# Moss Ball



## benitahigg (May 22, 2011)

I just got a moss ball from Pet Smart, it looks so interesting. I forgot to ask the sales person if it would be ok in my tank, because I am running a uv sterlizer in my tank. The Green killing machine. Does anyone know or had any experience with that? I hope the sterilizer doesn't kill it! I have another plant in the same tank and so far it's doing great!:fish-in-bowl:


----------



## bolram (May 17, 2011)

The moss balls are great my hillstream loach love it, the ball just stands out (even though its about 1.5" diameter)


----------



## majerah1 (Oct 29, 2010)

Well, the moss ball is either a marimo ball,which is claudaflora,a type of algae.If its a furry green then thats what it is,and yes I think a UV will kill it.However,if its java moss,itll be fine.


----------



## jrman83 (Jul 9, 2010)

A UV only kills free floating algae that is in the water. You should be fine.


----------



## benitahigg (May 22, 2011)

jrman83 said:


> A UV only kills free floating algae that is in the water. You should be fine.


Thank You!


----------



## beaslbob (May 29, 2009)

Hopefully your live plants will make the UF sterilizer ineffective. It should die of starvation.


----------



## benitahigg (May 22, 2011)

Sorry but I don't understand your comment beaslbob? What do you mean?


----------



## benitahigg (May 22, 2011)

benitahigg said:


> Sorry but I don't understand your comment beaslbob? What do you mean?

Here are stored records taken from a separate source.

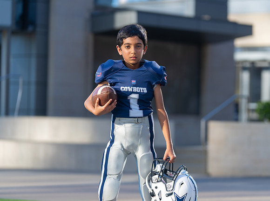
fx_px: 1122
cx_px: 150
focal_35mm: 144
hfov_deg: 13.7
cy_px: 101
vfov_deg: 10.2
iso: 100
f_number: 3.2
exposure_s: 1/500
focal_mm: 132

So far Moss ball and all other plants are doing great! Also water parameters are perfecr too! Fish are very:fish-in-bowl: happy!


----------



## beaslbob (May 29, 2009)

benitahigg said:


> So far Moss ball and all other plants are doing great! Also water parameters are perfecr too! Fish are very:fish-in-bowl: happy!


I guess you figured it out. *old dude

With thriving plants and fish the uv sterilizer will have no algae to kill off. therefore it is ineffective. 


my .02


----------